One is tempted to say we are in danger of “forgetting the Weaver for the wonder of his weaving”, as one of my relatives C.A. Wendell wrote in his book, ‘The Larger Vision’. I think he was on to something. The problem is with the assumptions, the big picture. Many of our young people emerge from these institutions with the wrong anthropology.

Humanity’s love affair with reason, science and the idea of progress can mask a kind of pessimism, it seems to me, a radically lowered ceiling of meaning that, in effect, has us all stuck in a very large petri dish, a self-imposed nihilism. It’s a bit like children playing in a sandbox full of toys, stubbornly believing that the sandbox and what it contains is all there is.

I would like to suggest that the Christian faith actually proclaims a far more hopeful view of humanity and the future. The very doctrine of sin, for example, which receives such bad press, is actually a profound reflection upon the value of every person. For it assumes that the human being is no cosmic accident but a creature created in a spiritual, moral and ethical relationship to God, the neighbor, the self and the creation. To call myself a sinner is to acknowledge that I have been created for more than environmentalism and the scientific method.
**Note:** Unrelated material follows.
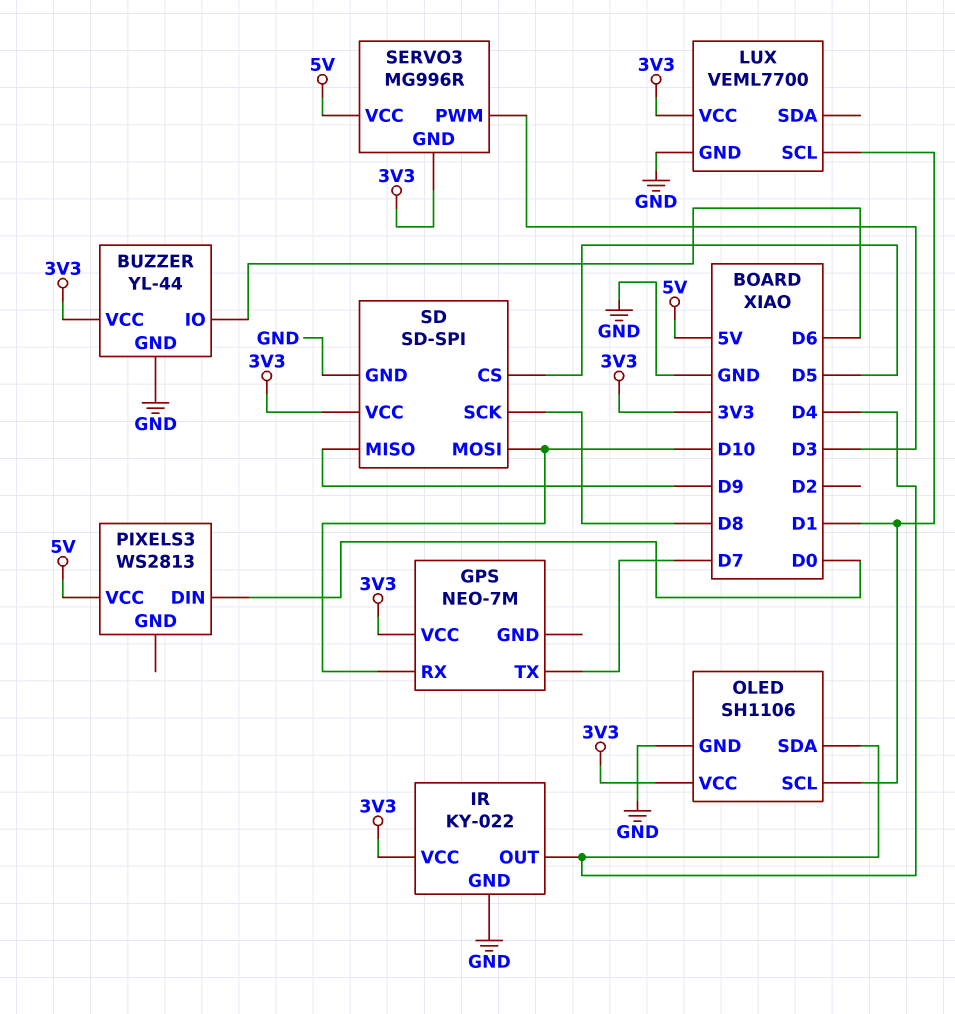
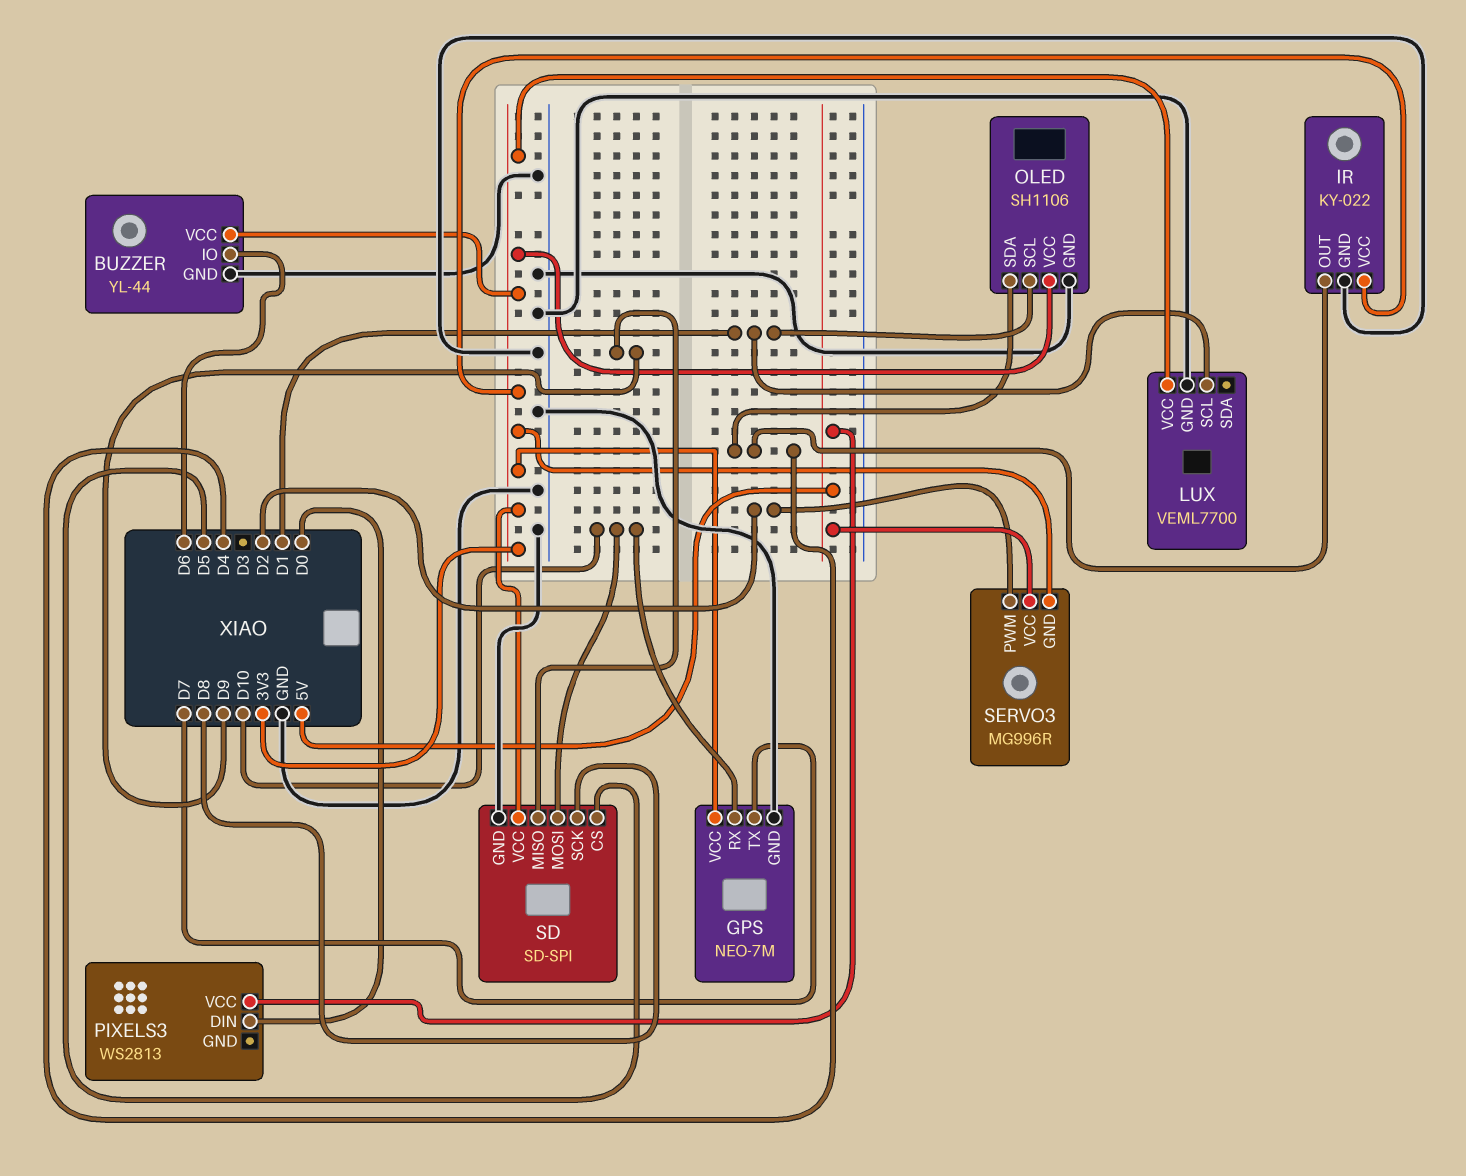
GPS pin GND: none -> GND
SERVO3 pin PWM: D3 -> D2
It is to acknowledge that love and relationship, though misused and abused, are the words that give clear definition and solid purpose to my life.

On the Cross, the One who gives meaning to all things – and that means your life, too – has given expression to ‘the larger vision’, this love that refuses to leave us in the dead certainties of our nihilism and pessimism, where reason alone must paint with an ultimately drab, lifeless palette.

So, to you college students and young people I say, enjoy the gift of reason. Explore the world, the universe. Be good caretakers of the world in which live. At the same time, look ‘beyond the sandbox’ to the larger vision!  Look to Jesus Christ, the Source of all wisdom and the fountainhead of love. He will add innumerable colors to the palette of living and in Him you will find that love through which “all things hold together.”

 

May the peace of God that passes all understanding keep your hearts and minds in Christ Jesus our Lord.”